Occupation Scholar, writer

David Reigle (August 22, 1952 in Danville, Pennsylvania, US) is an American author and an independent scholar of the Sanskrit scriptures of India and their Tibetan translations. He has written on the Buddhist Kālacakra teachings, and has published research on the sourcebooks accepted in Theosophy. These are the Books of Kiu-te, i.e., rgyud-sde, the Tibetan Buddhist tantras, and the so-called Book of Dzyan, which still remains unidentified.

David Reigle became interested in Theosophy in 1973. Although he began his Sanskrit studies at the University of California, Santa Barbara, in 1978, he did not pursue a PhD, but rather continued his Sanskrit studies independently. He began his Tibetan studies with a private tutor in Dharamsala, India, in 1979. While working on Sanskrit texts, he identified two very rare Sanskrit verb-forms and wrote an article about them that was published in the Indo-Iranian Journal.
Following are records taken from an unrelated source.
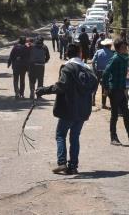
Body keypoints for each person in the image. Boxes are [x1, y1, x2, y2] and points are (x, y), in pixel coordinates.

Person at [36, 43, 99, 175]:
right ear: (80, 53)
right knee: (75, 137)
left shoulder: (67, 68)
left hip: (68, 109)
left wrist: (43, 90)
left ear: (66, 54)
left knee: (60, 135)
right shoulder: (88, 69)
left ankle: (62, 163)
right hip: (83, 110)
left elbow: (61, 87)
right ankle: (73, 166)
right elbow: (93, 87)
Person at [102, 39, 129, 146]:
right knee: (115, 115)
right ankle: (113, 138)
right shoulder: (115, 58)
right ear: (119, 48)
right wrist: (106, 88)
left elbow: (127, 65)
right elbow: (106, 72)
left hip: (120, 89)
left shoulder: (124, 58)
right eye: (124, 47)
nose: (126, 49)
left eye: (126, 47)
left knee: (126, 113)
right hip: (114, 89)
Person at [92, 38, 114, 108]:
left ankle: (93, 101)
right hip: (107, 73)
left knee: (95, 86)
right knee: (104, 88)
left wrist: (95, 70)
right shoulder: (112, 53)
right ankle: (103, 104)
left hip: (98, 71)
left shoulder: (98, 51)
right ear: (110, 45)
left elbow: (93, 62)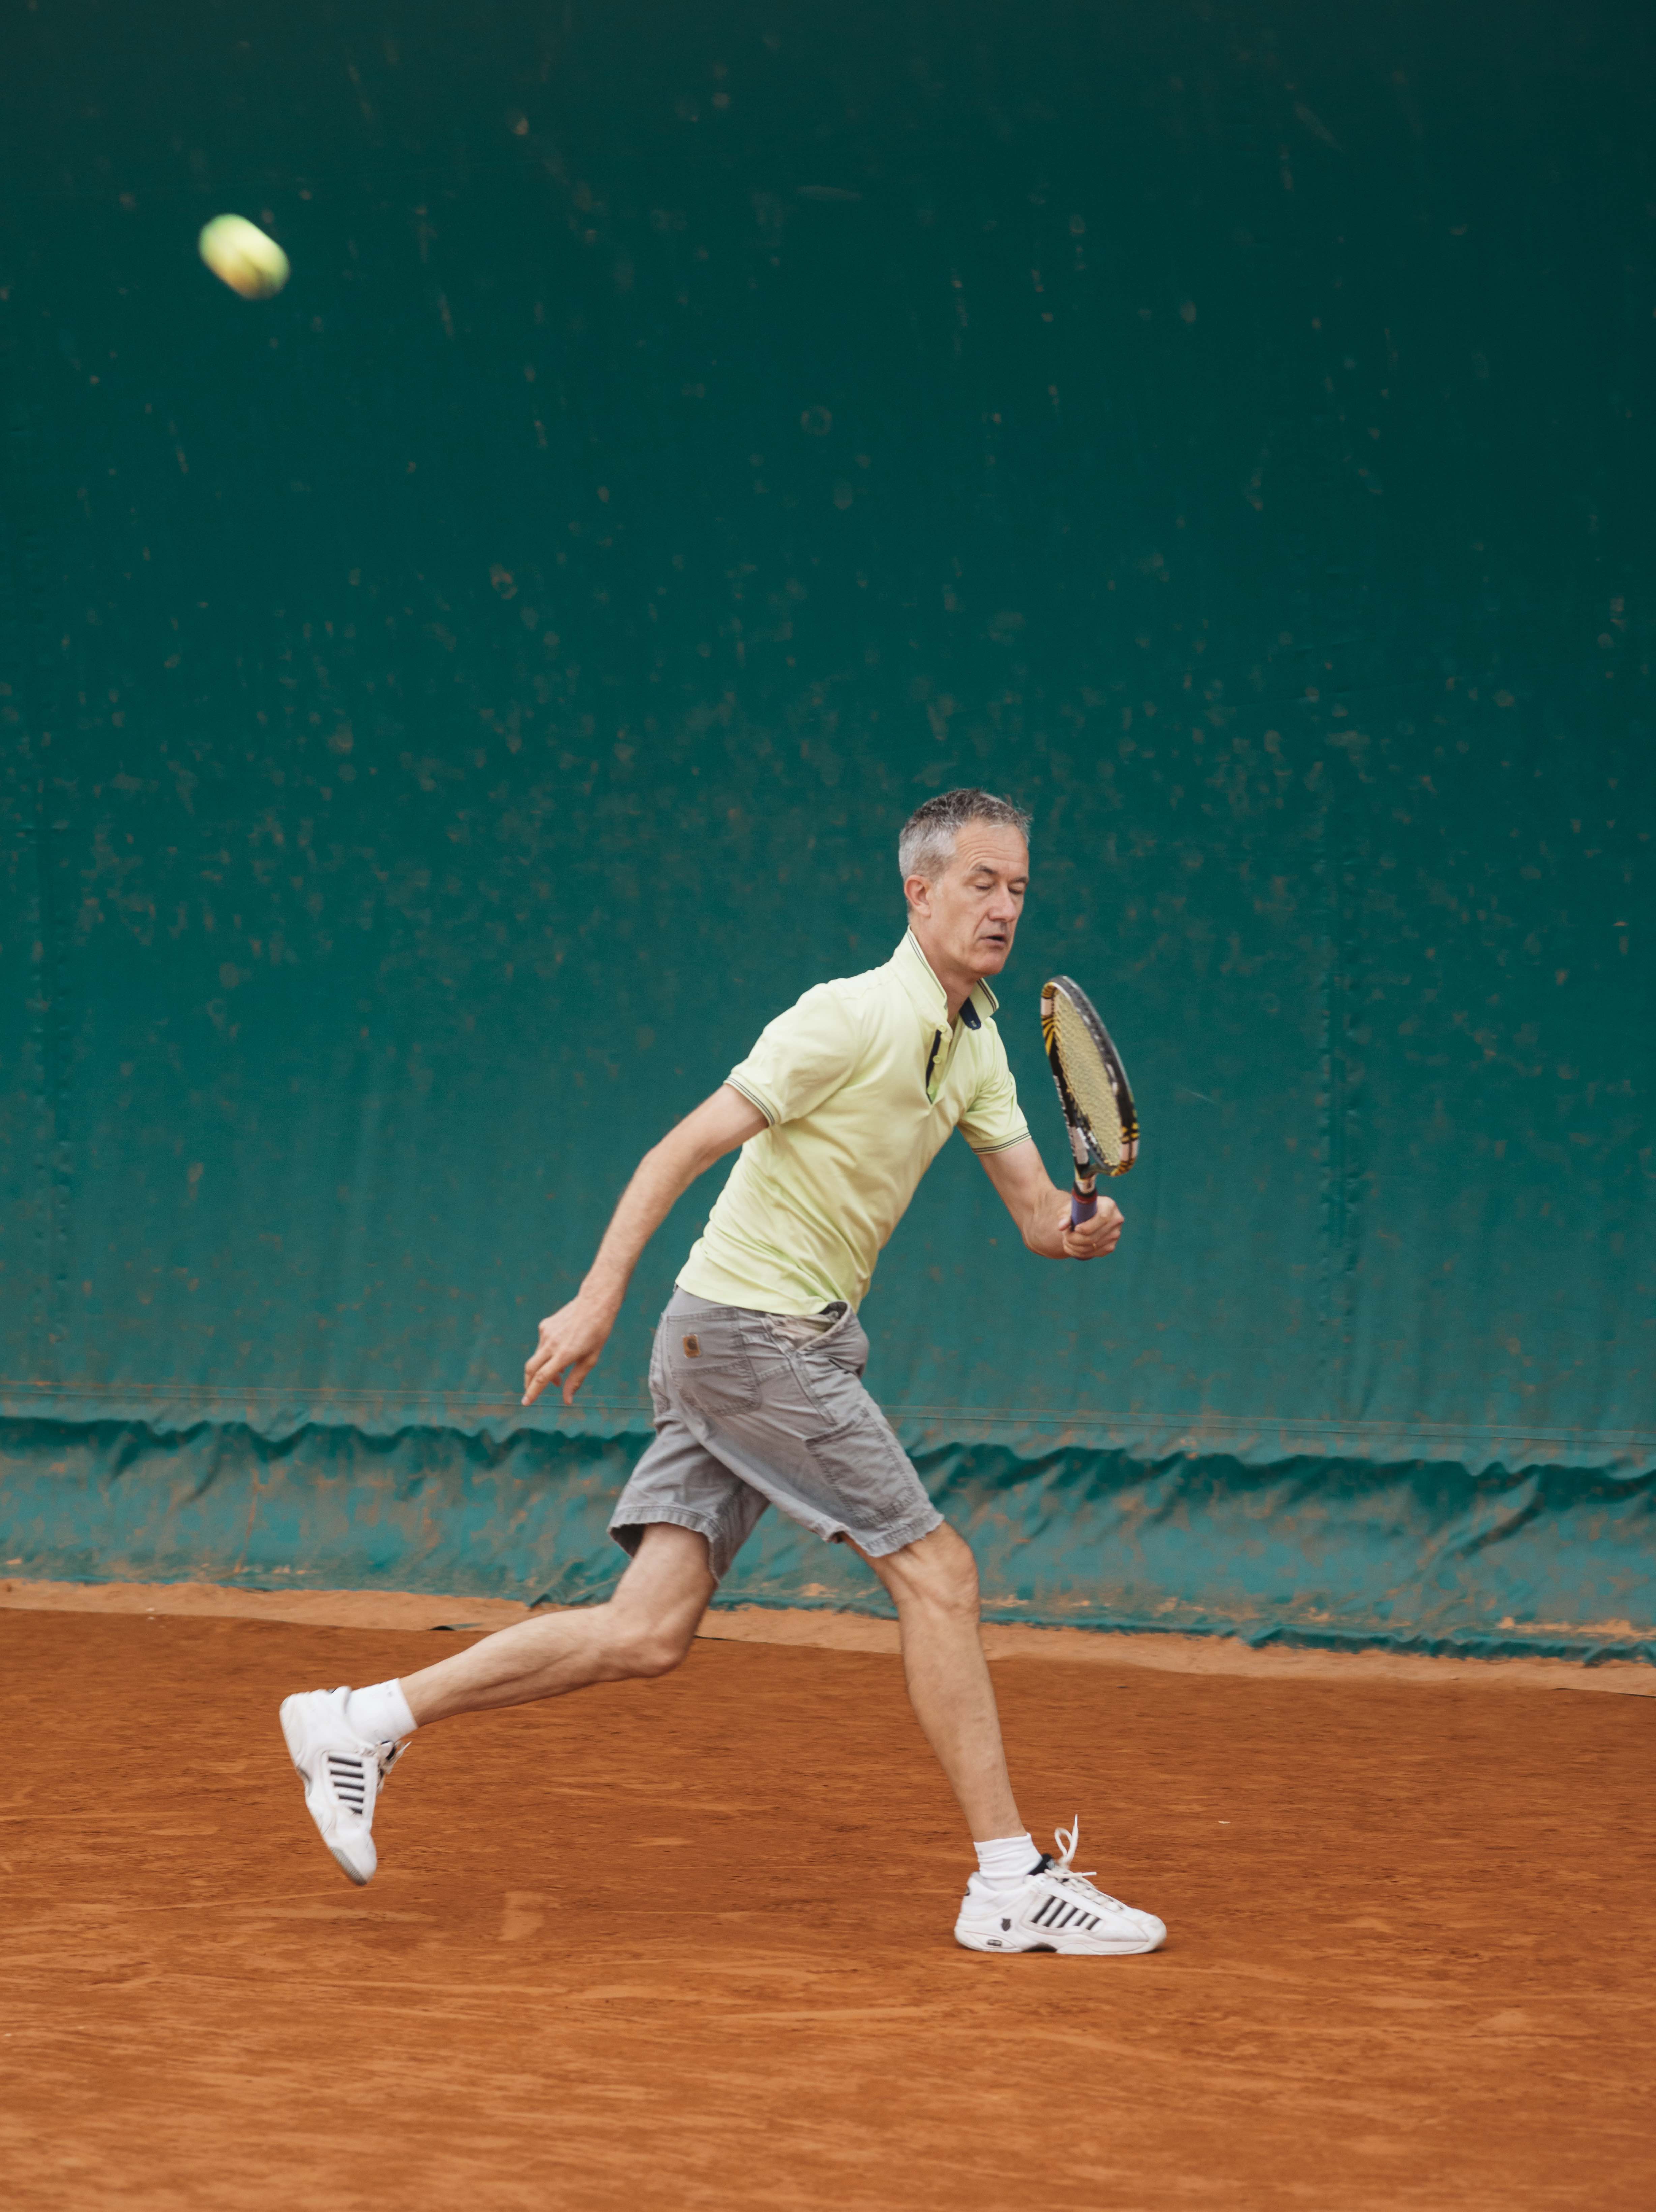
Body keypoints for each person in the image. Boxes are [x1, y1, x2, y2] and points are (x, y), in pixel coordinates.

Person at [279, 787, 1166, 1956]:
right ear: (920, 893)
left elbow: (1041, 1218)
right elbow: (679, 1148)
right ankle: (1009, 1880)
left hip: (757, 1343)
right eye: (980, 884)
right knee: (940, 1573)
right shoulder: (847, 1017)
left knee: (646, 1632)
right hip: (751, 1336)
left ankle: (358, 1719)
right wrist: (597, 1295)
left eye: (1018, 889)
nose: (1003, 908)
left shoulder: (979, 1046)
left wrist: (1079, 1227)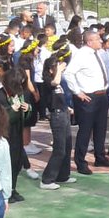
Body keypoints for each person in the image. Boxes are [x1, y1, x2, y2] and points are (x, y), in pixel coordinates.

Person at [65, 32, 109, 174]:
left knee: (101, 128)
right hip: (88, 97)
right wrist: (77, 92)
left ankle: (100, 156)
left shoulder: (98, 53)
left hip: (102, 95)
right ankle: (80, 161)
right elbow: (68, 73)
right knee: (85, 130)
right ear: (89, 42)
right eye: (97, 39)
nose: (100, 41)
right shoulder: (82, 55)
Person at [40, 46, 76, 187]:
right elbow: (54, 83)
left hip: (64, 114)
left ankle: (63, 175)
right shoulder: (48, 82)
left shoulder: (60, 82)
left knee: (67, 147)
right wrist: (59, 70)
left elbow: (59, 98)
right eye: (56, 67)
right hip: (57, 117)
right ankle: (47, 179)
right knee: (59, 149)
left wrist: (68, 107)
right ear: (50, 70)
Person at [0, 69, 31, 203]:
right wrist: (11, 110)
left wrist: (27, 109)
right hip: (5, 135)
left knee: (16, 163)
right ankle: (4, 191)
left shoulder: (18, 94)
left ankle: (12, 189)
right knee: (5, 164)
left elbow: (25, 115)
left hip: (17, 134)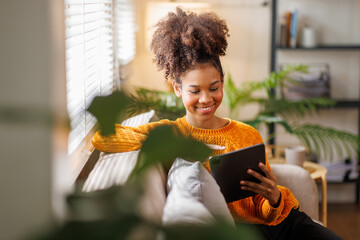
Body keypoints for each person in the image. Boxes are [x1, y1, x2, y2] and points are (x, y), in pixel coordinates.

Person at [92, 7, 342, 240]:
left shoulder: (247, 134)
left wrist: (273, 195)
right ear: (177, 88)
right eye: (195, 90)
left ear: (222, 81)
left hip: (285, 224)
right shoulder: (171, 134)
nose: (206, 99)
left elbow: (266, 210)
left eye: (214, 87)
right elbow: (103, 138)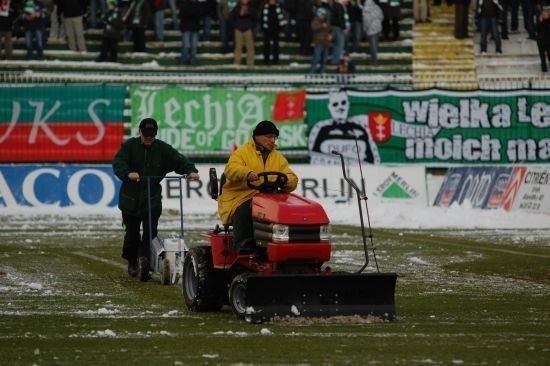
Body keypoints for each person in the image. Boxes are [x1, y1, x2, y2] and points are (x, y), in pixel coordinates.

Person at [112, 118, 200, 280]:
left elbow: (178, 160)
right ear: (140, 132)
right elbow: (118, 162)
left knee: (150, 233)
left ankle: (146, 260)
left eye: (151, 135)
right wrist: (128, 173)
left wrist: (190, 171)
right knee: (131, 233)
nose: (148, 138)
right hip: (130, 197)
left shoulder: (162, 149)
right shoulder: (130, 146)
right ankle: (132, 260)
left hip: (151, 198)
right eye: (146, 134)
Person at [217, 120, 298, 253]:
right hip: (240, 196)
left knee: (286, 210)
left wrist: (289, 181)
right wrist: (246, 173)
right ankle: (244, 246)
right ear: (257, 136)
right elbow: (231, 169)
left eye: (274, 137)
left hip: (269, 196)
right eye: (269, 136)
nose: (273, 140)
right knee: (245, 210)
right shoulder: (241, 153)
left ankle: (286, 243)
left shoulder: (278, 158)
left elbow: (290, 174)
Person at [308, 89, 381, 165]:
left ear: (348, 104)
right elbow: (313, 159)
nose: (340, 107)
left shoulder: (361, 127)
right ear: (329, 107)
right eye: (335, 104)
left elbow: (375, 160)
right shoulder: (320, 128)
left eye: (343, 103)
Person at [230, 0, 257, 66]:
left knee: (250, 47)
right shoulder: (236, 8)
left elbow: (255, 18)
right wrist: (239, 15)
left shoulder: (251, 8)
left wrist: (251, 25)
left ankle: (250, 62)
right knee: (238, 47)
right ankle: (237, 62)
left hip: (248, 29)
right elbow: (231, 18)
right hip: (238, 29)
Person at [261, 0, 287, 64]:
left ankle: (276, 60)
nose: (272, 1)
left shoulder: (279, 8)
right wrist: (263, 28)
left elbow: (282, 18)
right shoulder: (264, 8)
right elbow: (261, 19)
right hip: (267, 29)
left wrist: (280, 28)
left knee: (276, 45)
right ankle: (266, 60)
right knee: (266, 45)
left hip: (276, 29)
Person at [309, 6, 332, 73]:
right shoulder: (315, 20)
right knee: (316, 58)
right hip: (318, 42)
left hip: (326, 42)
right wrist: (321, 26)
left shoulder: (327, 21)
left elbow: (330, 30)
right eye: (322, 15)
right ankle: (311, 71)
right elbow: (313, 27)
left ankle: (322, 71)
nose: (323, 16)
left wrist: (331, 35)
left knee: (324, 59)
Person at [362, 0, 383, 65]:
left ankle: (374, 61)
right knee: (375, 46)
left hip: (371, 29)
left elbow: (366, 20)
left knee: (372, 46)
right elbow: (382, 17)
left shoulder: (365, 9)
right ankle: (374, 60)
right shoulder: (377, 7)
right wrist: (378, 23)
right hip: (378, 28)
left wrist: (365, 28)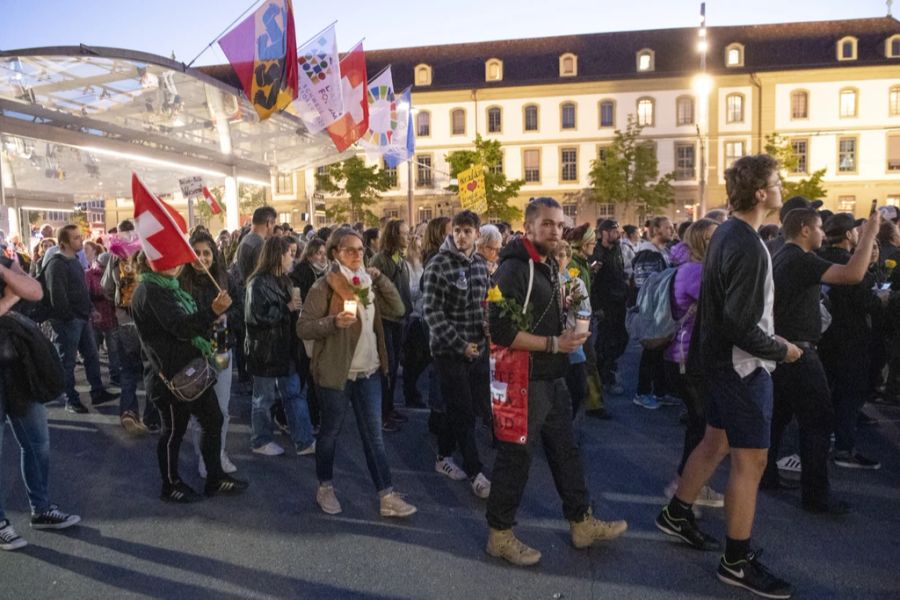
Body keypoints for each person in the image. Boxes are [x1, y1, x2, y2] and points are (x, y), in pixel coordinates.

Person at [656, 154, 801, 599]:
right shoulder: (747, 243)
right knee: (750, 461)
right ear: (761, 192)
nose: (781, 187)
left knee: (715, 441)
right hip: (743, 367)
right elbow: (740, 323)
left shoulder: (727, 234)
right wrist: (784, 349)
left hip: (722, 364)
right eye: (776, 182)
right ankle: (736, 562)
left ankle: (677, 513)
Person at [486, 197, 627, 566]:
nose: (555, 230)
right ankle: (499, 535)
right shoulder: (514, 270)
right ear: (529, 226)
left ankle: (581, 522)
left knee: (566, 451)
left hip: (552, 377)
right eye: (547, 223)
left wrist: (567, 329)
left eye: (559, 224)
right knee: (515, 458)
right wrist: (554, 343)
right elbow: (500, 331)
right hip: (525, 380)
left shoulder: (548, 264)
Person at [763, 207, 879, 515]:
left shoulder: (781, 255)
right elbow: (853, 275)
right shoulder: (801, 259)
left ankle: (767, 476)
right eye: (818, 228)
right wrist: (869, 234)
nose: (823, 234)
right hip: (799, 352)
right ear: (803, 229)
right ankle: (816, 496)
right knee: (817, 422)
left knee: (778, 419)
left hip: (782, 350)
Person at [297, 227, 417, 518]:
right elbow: (303, 327)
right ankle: (325, 487)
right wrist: (332, 322)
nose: (356, 255)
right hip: (337, 374)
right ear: (335, 253)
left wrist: (381, 278)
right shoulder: (323, 287)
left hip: (369, 372)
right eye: (349, 250)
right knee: (330, 434)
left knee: (374, 437)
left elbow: (399, 308)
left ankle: (386, 496)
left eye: (360, 249)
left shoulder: (367, 285)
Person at [131, 252, 248, 502]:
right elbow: (180, 327)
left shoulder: (170, 287)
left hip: (191, 370)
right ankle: (170, 484)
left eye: (174, 258)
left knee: (213, 420)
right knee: (174, 431)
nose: (174, 263)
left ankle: (214, 477)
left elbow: (186, 324)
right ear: (150, 262)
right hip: (171, 377)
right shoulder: (150, 290)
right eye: (165, 259)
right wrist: (212, 311)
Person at [0, 254, 80, 550]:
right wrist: (9, 299)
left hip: (19, 367)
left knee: (37, 443)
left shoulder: (3, 260)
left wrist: (4, 273)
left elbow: (34, 290)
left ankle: (42, 508)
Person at [422, 211, 492, 496]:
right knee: (462, 410)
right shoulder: (438, 265)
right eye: (457, 231)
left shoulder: (479, 264)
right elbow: (432, 313)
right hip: (449, 352)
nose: (461, 236)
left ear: (477, 234)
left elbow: (484, 302)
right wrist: (459, 344)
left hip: (477, 348)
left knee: (469, 407)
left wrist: (488, 325)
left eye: (467, 231)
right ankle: (476, 471)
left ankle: (443, 455)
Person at [660, 219, 724, 511]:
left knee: (701, 424)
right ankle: (683, 485)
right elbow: (724, 308)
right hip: (687, 358)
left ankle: (693, 483)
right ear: (699, 242)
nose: (717, 242)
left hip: (688, 356)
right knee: (701, 425)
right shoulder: (696, 271)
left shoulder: (694, 268)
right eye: (711, 238)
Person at [817, 213, 884, 470]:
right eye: (856, 230)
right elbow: (863, 298)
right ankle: (844, 448)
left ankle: (832, 439)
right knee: (850, 394)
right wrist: (881, 300)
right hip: (850, 338)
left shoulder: (818, 258)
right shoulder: (848, 264)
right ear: (848, 235)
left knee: (831, 391)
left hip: (825, 337)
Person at [245, 236, 315, 457]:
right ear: (278, 256)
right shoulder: (257, 283)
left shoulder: (285, 280)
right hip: (265, 350)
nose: (292, 259)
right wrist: (287, 307)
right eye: (289, 254)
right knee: (263, 398)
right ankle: (261, 439)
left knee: (294, 393)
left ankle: (304, 440)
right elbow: (256, 316)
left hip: (286, 348)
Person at [179, 231, 241, 477]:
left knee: (223, 408)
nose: (201, 258)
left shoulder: (225, 280)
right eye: (196, 253)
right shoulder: (182, 283)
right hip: (194, 353)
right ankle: (204, 456)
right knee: (201, 412)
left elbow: (241, 310)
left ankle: (219, 451)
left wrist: (228, 316)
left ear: (214, 256)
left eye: (207, 253)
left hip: (221, 349)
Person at [45, 224, 118, 413]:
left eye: (79, 236)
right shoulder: (57, 264)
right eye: (76, 238)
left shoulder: (75, 261)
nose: (81, 240)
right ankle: (71, 399)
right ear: (64, 244)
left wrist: (90, 309)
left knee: (91, 356)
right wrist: (70, 317)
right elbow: (57, 297)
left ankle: (97, 392)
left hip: (82, 318)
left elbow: (82, 291)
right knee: (67, 362)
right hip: (69, 321)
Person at [103, 220, 158, 434]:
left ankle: (128, 412)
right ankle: (152, 418)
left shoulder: (115, 255)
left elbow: (106, 287)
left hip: (124, 320)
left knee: (127, 372)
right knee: (151, 370)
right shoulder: (146, 250)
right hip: (148, 320)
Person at [370, 219, 413, 431]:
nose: (409, 236)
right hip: (386, 321)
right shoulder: (380, 260)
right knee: (387, 367)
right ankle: (382, 414)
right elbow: (375, 292)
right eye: (404, 233)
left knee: (394, 367)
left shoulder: (401, 258)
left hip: (400, 320)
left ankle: (389, 408)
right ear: (394, 235)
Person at [631, 216, 675, 410]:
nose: (672, 231)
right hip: (652, 311)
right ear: (656, 230)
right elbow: (646, 285)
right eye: (667, 227)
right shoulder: (648, 253)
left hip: (660, 309)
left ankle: (660, 391)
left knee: (658, 353)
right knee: (650, 351)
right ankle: (642, 392)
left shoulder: (662, 251)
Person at [565, 224, 606, 418]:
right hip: (577, 323)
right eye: (592, 242)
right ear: (583, 244)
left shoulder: (581, 262)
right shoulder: (573, 264)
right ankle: (593, 404)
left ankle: (591, 401)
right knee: (587, 362)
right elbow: (575, 293)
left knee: (588, 360)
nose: (595, 245)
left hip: (584, 318)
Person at [593, 219, 629, 401]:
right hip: (606, 305)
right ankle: (604, 377)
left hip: (618, 302)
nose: (618, 234)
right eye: (614, 231)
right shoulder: (596, 253)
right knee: (606, 342)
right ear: (605, 232)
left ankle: (607, 371)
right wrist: (597, 307)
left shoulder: (617, 250)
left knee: (621, 338)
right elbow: (593, 282)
The Books of Kiu-te are said by Theosophical founder Helena Petrovna Blavatsky to be a series of texts, some of which are secret, and others public. The secret ones are said to include the Book of Dzyan, from which stanzas were allegedly translated by Blavatsky to form the basis of her major book, The Secret Doctrine (2 vols., 1888). The public ones, said to be in the possession of Tibetan monasteries, long remained unidentified. In 1981, Reigle identified them as rgyud-sde, the Tibetan Buddhist tantras, by tracing out the reference Blavatsky gave when referring to these books. Then unknown to Reigle, Henk J. Spierenburg had made this identification six years earlier in a note to an article he wrote in Dutch. Reigle followed up this identification with a small book, The Books of Kiu-te, or the Tibetan Buddhist Tantras: A Preliminary Analysis, published in 1983. This book surveys the Buddhist tantras as found in Tibetan translation in the Tibetan Kangyur and their commentaries as found in the Tibetan Tengyur, and includes a bibliography of the then available printed editions of their Sanskrit originals. It was reviewed in Journal of the International Association of Buddhist Studies.